Variational Inference
Overview
Approximate Bayesian inference by optimization. Provides the ELBO machinery that powers probabilistic deep learning, RL, and latent world models.
From Laplace to VI
- Laplace: second-order Taylor of log-posterior around MAP \(\hat{\theta}\) ⇒ Gaussian \(q(\theta)=\mathcal{N}(\hat{\theta},(-\nabla^2\log p)^{-1})\). Good for unimodal, local approximations; ignores skew/tails.
- Variational inference generalizes: choose family \(\mathcal{Q}=\{q_{\lambda}(\theta)\}\), solve \[q^* = \arg\min_{q\in\mathcal{Q}} \mathrm{KL}(q\|p(\theta\mid\mathcal{D})).\] Reverse KL is mode-seeking (prefers concentrated approximations), complementing forward-KL moment-matching (EM-style) in exponential families.
ELBO identities
- Evidence lower bound (ELBO): \[\mathcal{L}(q)=\mathbb{E}_q[\log p(\mathcal{D},\theta)] + \mathcal{H}(q).\]

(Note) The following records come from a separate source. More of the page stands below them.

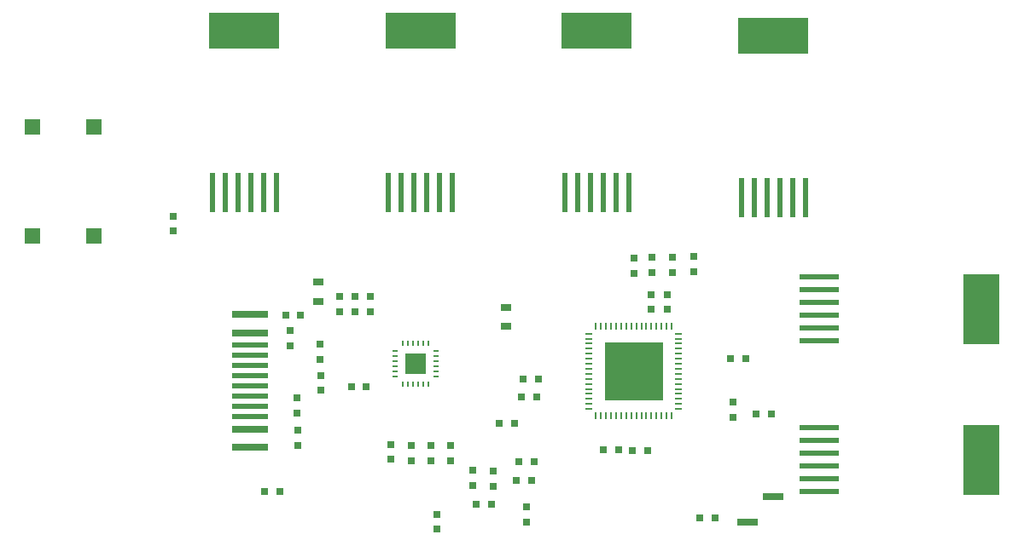
<source format=gtp>
G04 (created by PCBNEW (2013-07-07 BZR 4022)-stable) date 8/5/2014 5:00:46 PM*
%MOIN*%
G04 Gerber Fmt 3.4, Leading zero omitted, Abs format*
%FSLAX34Y34*%
G01*
G70*
G90*
G04 APERTURE LIST*
%ADD10C,0.00590551*%
%ADD11R,0.00787402X0.0267717*%
%ADD12R,0.0267717X0.00787402*%
%ADD13R,0.225197X0.225197*%
%ADD14R,0.06296X0.06296*%
%ADD15R,0.03152X0.02832*%
%ADD16R,0.07872X0.07872*%
%ADD17O,0.00784X0.0252*%
%ADD18O,0.0252X0.00784*%
%ADD19R,0.02832X0.03152*%
%ADD20R,0.044X0.028*%
%ADD21R,0.0314961X0.0251968*%
%ADD22R,0.08X0.0312*%
%ADD23R,0.15748X0.023937*%
%ADD24R,0.141732X0.277165*%
%ADD25R,0.023937X0.15748*%
%ADD26R,0.277165X0.141732*%
%ADD27R,0.144882X0.0255118*%
%ADD28R,0.144882X0.0192126*%
G04 APERTURE END LIST*
G54D10*
G54D11*
X59807Y-37259D03*
X60003Y-37259D03*
X58625Y-37259D03*
X58822Y-37259D03*
X59216Y-37259D03*
X59019Y-37259D03*
X59610Y-37259D03*
X59413Y-37259D03*
X57838Y-37259D03*
X58035Y-37259D03*
X58429Y-37259D03*
X58232Y-37259D03*
X57444Y-37259D03*
X57641Y-37259D03*
X57248Y-37259D03*
X57051Y-37259D03*
G54D12*
X56775Y-36984D03*
X56775Y-36787D03*
X56775Y-36393D03*
X56775Y-36590D03*
X56775Y-35803D03*
X56775Y-35606D03*
X56775Y-36000D03*
X56775Y-36196D03*
X56775Y-34622D03*
X56775Y-34425D03*
X56775Y-35015D03*
X56775Y-34818D03*
X56775Y-35212D03*
X56775Y-35409D03*
X56775Y-34031D03*
X56775Y-34228D03*
G54D11*
X57051Y-33755D03*
X57248Y-33755D03*
X57641Y-33755D03*
X57444Y-33755D03*
X58232Y-33755D03*
X58429Y-33755D03*
X58035Y-33755D03*
X57838Y-33755D03*
X59413Y-33755D03*
X59610Y-33755D03*
X59019Y-33755D03*
X59216Y-33755D03*
X58822Y-33755D03*
X58625Y-33755D03*
X60003Y-33755D03*
X59807Y-33755D03*
G54D12*
X60279Y-34228D03*
X60279Y-34031D03*
X60279Y-35409D03*
X60279Y-35212D03*
X60279Y-34818D03*
X60279Y-35007D03*
X60279Y-34425D03*
X60279Y-34622D03*
X60279Y-36196D03*
X60279Y-36000D03*
X60279Y-35606D03*
X60279Y-35803D03*
X60279Y-36590D03*
X60279Y-36393D03*
X60279Y-36787D03*
X60279Y-36984D03*
G54D13*
X58527Y-35507D03*
G54D14*
X35039Y-25940D03*
X37441Y-25940D03*
X35039Y-30202D03*
X37441Y-30202D03*
G54D15*
X50846Y-41693D03*
X50846Y-41101D03*
X47047Y-32578D03*
X47047Y-33170D03*
X52224Y-39981D03*
X52224Y-39389D03*
G54D16*
X50003Y-35208D03*
G54D17*
X49511Y-35995D03*
X49708Y-35995D03*
X49905Y-35995D03*
X50101Y-35995D03*
X50298Y-35995D03*
X50495Y-35995D03*
G54D18*
X50790Y-35700D03*
X50790Y-35503D03*
X50790Y-35306D03*
X50790Y-35110D03*
X50790Y-34913D03*
X50790Y-34716D03*
G54D17*
X50495Y-34421D03*
X50298Y-34421D03*
X50101Y-34421D03*
X49905Y-34421D03*
X49708Y-34421D03*
X49511Y-34421D03*
G54D18*
X49216Y-34716D03*
X49216Y-34913D03*
X49216Y-35110D03*
X49216Y-35306D03*
X49216Y-35503D03*
X49216Y-35700D03*
G54D19*
X47491Y-36114D03*
X48083Y-36114D03*
G54D20*
X46220Y-32026D03*
X46220Y-32776D03*
G54D15*
X53031Y-40000D03*
X53031Y-39408D03*
X51377Y-38996D03*
X51377Y-38404D03*
X49035Y-38957D03*
X49035Y-38365D03*
X48228Y-32578D03*
X48228Y-33170D03*
X47637Y-32578D03*
X47637Y-33170D03*
X62401Y-36711D03*
X62401Y-37303D03*
X54350Y-41418D03*
X54350Y-40826D03*
G54D19*
X62894Y-35000D03*
X62302Y-35000D03*
G54D15*
X59842Y-32499D03*
X59842Y-33091D03*
X58533Y-31081D03*
X58533Y-31673D03*
X60866Y-31614D03*
X60866Y-31022D03*
X59212Y-32499D03*
X59212Y-33091D03*
G54D19*
X54626Y-39035D03*
X54034Y-39035D03*
X54528Y-39763D03*
X53936Y-39763D03*
X52973Y-40708D03*
X52381Y-40708D03*
X54803Y-35826D03*
X54211Y-35826D03*
X54744Y-36515D03*
X54152Y-36515D03*
X53878Y-37539D03*
X53286Y-37539D03*
G54D15*
X46283Y-35051D03*
X46283Y-34459D03*
X46291Y-35664D03*
X46291Y-36256D03*
X45385Y-37134D03*
X45385Y-36542D03*
X45405Y-37822D03*
X45405Y-38414D03*
G54D19*
X44693Y-40208D03*
X44101Y-40208D03*
X57341Y-38582D03*
X57933Y-38582D03*
X45516Y-33295D03*
X44924Y-33295D03*
G54D15*
X45106Y-34512D03*
X45106Y-33920D03*
G54D19*
X58483Y-38622D03*
X59075Y-38622D03*
G54D15*
X40551Y-30020D03*
X40551Y-29428D03*
G54D21*
X50610Y-38405D03*
X49822Y-38405D03*
X50610Y-38996D03*
X49822Y-38996D03*
X59251Y-31633D03*
X60039Y-31633D03*
X59251Y-31043D03*
X60039Y-31043D03*
G54D19*
X61121Y-41259D03*
X61713Y-41259D03*
G54D20*
X53543Y-33760D03*
X53543Y-33010D03*
G54D19*
X63306Y-37185D03*
X63898Y-37185D03*
G54D22*
X63964Y-40405D03*
X62964Y-41405D03*
G54D23*
X65787Y-37726D03*
X65787Y-38726D03*
X65787Y-39726D03*
X65787Y-39226D03*
X65787Y-40226D03*
X65787Y-38226D03*
G54D24*
X72106Y-38976D03*
G54D23*
X65787Y-31820D03*
X65787Y-32820D03*
X65787Y-33820D03*
X65787Y-33320D03*
X65787Y-34320D03*
X65787Y-32320D03*
G54D24*
X72106Y-33070D03*
G54D25*
X48946Y-28503D03*
X49946Y-28503D03*
X50946Y-28503D03*
X50446Y-28503D03*
X51446Y-28503D03*
X49446Y-28503D03*
G54D26*
X50196Y-22185D03*
G54D25*
X42057Y-28503D03*
X43057Y-28503D03*
X44057Y-28503D03*
X43557Y-28503D03*
X44557Y-28503D03*
X42557Y-28503D03*
G54D26*
X43307Y-22185D03*
G54D25*
X62726Y-28700D03*
X63726Y-28700D03*
X64726Y-28700D03*
X64226Y-28700D03*
X65226Y-28700D03*
X63226Y-28700D03*
G54D26*
X63976Y-22381D03*
G54D25*
X55836Y-28503D03*
X56836Y-28503D03*
X57836Y-28503D03*
X57336Y-28503D03*
X58336Y-28503D03*
X56336Y-28503D03*
G54D26*
X57086Y-22185D03*
G54D27*
X43523Y-33291D03*
X43523Y-34015D03*
G54D28*
X43523Y-34488D03*
X43523Y-34889D03*
X43523Y-35692D03*
X43523Y-37291D03*
X43523Y-36488D03*
G54D27*
X43523Y-38488D03*
X43523Y-37763D03*
G54D28*
X43523Y-36090D03*
X43523Y-36889D03*
X43523Y-35291D03*
M02*

</source>
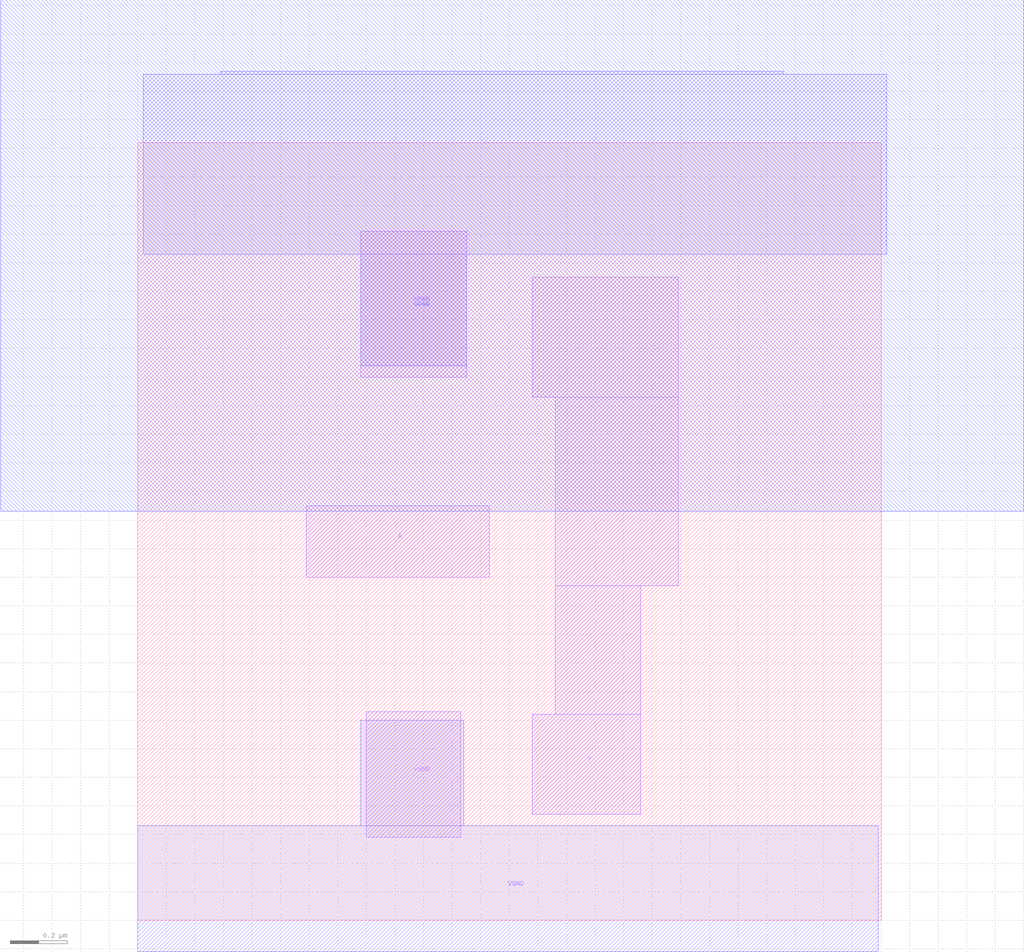
<source format=lef>
VERSION 5.7 ;
  NOWIREEXTENSIONATPIN ON ;
  DIVIDERCHAR "/" ;
  BUSBITCHARS "[]" ;
MACRO inv4
  CLASS CORE ;
  FOREIGN inv4 ;
  ORIGIN 0.000 0.000 ;
  SIZE 2.600 BY 2.720 ;
  SITE unithd ;
  PIN A
    DIRECTION INPUT ;
    USE SIGNAL ;
    ANTENNAGATEAREA 0.172000 ;
    PORT
      LAYER li1 ;
        RECT 0.590 1.200 1.230 1.450 ;
    END
  END A
  PIN VGND
    DIRECTION INOUT ;
    USE GROUND ;
    PORT
      LAYER li1 ;
        RECT 0.800 0.290 1.130 0.730 ;
      LAYER met1 ;
        RECT 0.780 0.330 1.140 0.700 ;
        RECT 0.000 -0.110 2.590 0.330 ;
    END
  END VGND
  PIN VPWR
    DIRECTION INOUT ;
    USE POWER ;
    PORT
      LAYER li1 ;
        RECT 0.780 1.900 1.150 2.410 ;
      LAYER met1 ;
        RECT 0.290 2.960 2.260 2.970 ;
        RECT 0.020 2.330 2.620 2.960 ;
        RECT 0.780 1.940 1.150 2.330 ;
    END
  END VPWR
  PIN Y
    DIRECTION OUTPUT ;
    USE SIGNAL ;
    ANTENNADIFFAREA 0.335400 ;
    PORT
      LAYER li1 ;
        RECT 1.380 1.830 1.890 2.250 ;
        RECT 1.460 1.170 1.890 1.830 ;
        RECT 1.460 0.720 1.760 1.170 ;
        RECT 1.380 0.370 1.760 0.720 ;
    END
  END Y
  OBS
      LAYER nwell ;
        RECT -0.480 1.430 3.100 3.220 ;
  END
END inv4
END LIBRARY


</source>
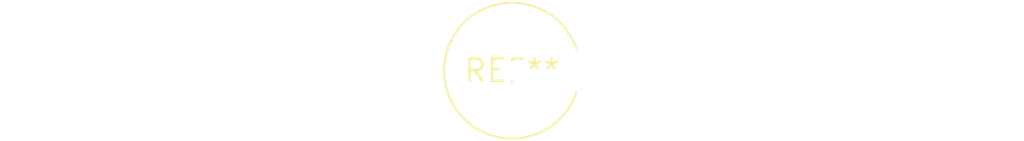
<source format=kicad_pcb>
(kicad_pcb (version 20240108) (generator pcbnew)

  (general
    (thickness 1.6)
  )

  (paper "A4")
  (layers
    (0 "F.Cu" signal)
    (31 "B.Cu" signal)
    (32 "B.Adhes" user "B.Adhesive")
    (33 "F.Adhes" user "F.Adhesive")
    (34 "B.Paste" user)
    (35 "F.Paste" user)
    (36 "B.SilkS" user "B.Silkscreen")
    (37 "F.SilkS" user "F.Silkscreen")
    (38 "B.Mask" user)
    (39 "F.Mask" user)
    (40 "Dwgs.User" user "User.Drawings")
    (41 "Cmts.User" user "User.Comments")
    (42 "Eco1.User" user "User.Eco1")
    (43 "Eco2.User" user "User.Eco2")
    (44 "Edge.Cuts" user)
    (45 "Margin" user)
    (46 "B.CrtYd" user "B.Courtyard")
    (47 "F.CrtYd" user "F.Courtyard")
    (48 "B.Fab" user)
    (49 "F.Fab" user)
    (50 "User.1" user)
    (51 "User.2" user)
    (52 "User.3" user)
    (53 "User.4" user)
    (54 "User.5" user)
    (55 "User.6" user)
    (56 "User.7" user)
    (57 "User.8" user)
    (58 "User.9" user)
  )

  (setup
    (pad_to_mask_clearance 0)
    (pcbplotparams
      (layerselection 0x00010fc_ffffffff)
      (plot_on_all_layers_selection 0x0000000_00000000)
      (disableapertmacros false)
      (usegerberextensions false)
      (usegerberattributes false)
      (usegerberadvancedattributes false)
      (creategerberjobfile false)
      (dashed_line_dash_ratio 12.000000)
      (dashed_line_gap_ratio 3.000000)
      (svgprecision 4)
      (plotframeref false)
      (viasonmask false)
      (mode 1)
      (useauxorigin false)
      (hpglpennumber 1)
      (hpglpenspeed 20)
      (hpglpendiameter 15.000000)
      (dxfpolygonmode false)
      (dxfimperialunits false)
      (dxfusepcbnewfont false)
      (psnegative false)
      (psa4output false)
      (plotreference false)
      (plotvalue false)
      (plotinvisibletext false)
      (sketchpadsonfab false)
      (subtractmaskfromsilk false)
      (outputformat 1)
      (mirror false)
      (drillshape 1)
      (scaleselection 1)
      (outputdirectory "")
    )
  )

  (net 0 "")

  (footprint "L_Axial_L16.0mm_D7.5mm_P5.08mm_Vertical_Fastron_XHBCC" (layer "F.Cu") (at 0 0))

)

</source>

- Relationship: \(\log p(\mathcal{D}) = \mathcal{L}(q) + \mathrm{KL}(q\|p(\theta\mid\mathcal{D}))\) ⇒ maximizing ELBO minimizes reverse KL.
- Expanded: \(\mathcal{L}(q) = \mathbb{E}_q[\log p(\mathcal{D}\mid\theta)] - \mathrm{KL}(q\|p(\theta))\) — data fit vs regularization.
- Noninformative prior (\(p(\theta)\propto 1\)) ⇒ maximize average log-likelihood + entropy (maximum-entropy principle).
Gradient estimators
- Need \(\nabla_{\lambda} \mathcal{L}(q_{\lambda})\).
- Score-function estimator (REINFORCE): \[\nabla_{\lambda} \mathbb{E}_q[f(\theta)] = \mathbb{E}_q[f(\theta)\nabla_{\lambda}\log q_{\lambda}(\theta)],\] general but high variance ⇒ use baselines/control variates (Lemma 5.6).
- Reparameterization trick (Thm. 5.8): express \(\theta=g(\varepsilon;\lambda)\) with \(\varepsilon\sim p(\varepsilon)\) independent of \(\lambda\), then \[\nabla_{\lambda} \mathbb{E}_q[f(\theta)] = \mathbb{E}_{\varepsilon}[\nabla_{\lambda} f(g(\varepsilon;\lambda))].\] For Gaussian \(q_{\lambda}\): \(\theta=\mu+L\varepsilon\), \(\varepsilon\sim\mathcal{N}(0,I)\). Backbone of black-box VI, VAEs, and policy gradients with reparameterized actions.
Practical VI recipe
- Choose family \(q_{\lambda}(\theta)\) (mean-field Gaussian, full-covariance, normalizing flows, etc.).
- Write ELBO; split analytic terms (KL for Gaussians) vs MC terms (expected log-likelihood).
- Estimate gradients using reparameterization or score-function + baselines.
- Optimize with SGD/Adam; optionally natural gradients (mirror descent under KL geometry).
Predictive inference
- Approximate predictive \(p(y^*\mid x^*,\mathcal{D}) \approx \int p(y^*\mid x^*,\theta)q(\theta)d\theta\) via Monte Carlo.
- For GLM with Gaussian \(q\): integrate out weights analytically to 1-D latent \(f^*\sim\mathcal{N}(\mu^\top x^*, x^{*\top}\Sigma x^*)\), then compute \(\int p(y^*\mid f^*)\mathcal{N}\) (e.g., logistic regression uses Gauss-Hermite quadrature or probit approximation).
Information-theoretic view
- Free energy \(F(q)=-\mathcal{L}(q)=\mathbb{E}_q[\mathcal{S}(p(\mathcal{D},\theta))] - \mathcal{H}(q)\).
- Minimizing \(F\) trades “energy” (data fit) against entropy (spread). The same curiosity vs conformity principle shows up in max-entropy RL and exploration bonuses.
Choice of variational family
- Mean-field Gaussian ⇒ two parameters per latent; cheap but ignores correlations (underestimates variance).
- Full-covariance Gaussian ⇒ \(\mathcal{O}(d^2)\) params.
- Structured families: mixture of Gaussians, low-rank plus diagonal, normalizing flows (invertible transforms) for richer posterior shapes.
- Hierarchical priors/hyperpriors: introduce latent hyperparameters \(\eta\), augment \(q(\theta,\eta)\) with factorization.
Connections to later chapters
- Score-function estimator = REINFORCE gradient with baselines derived here.
- Reparameterization trick reappears in stochastic value gradients and dropout-as-VI.
- Free-energy viewpoint parallels entropy-regularized RL and active-learning acquisition design.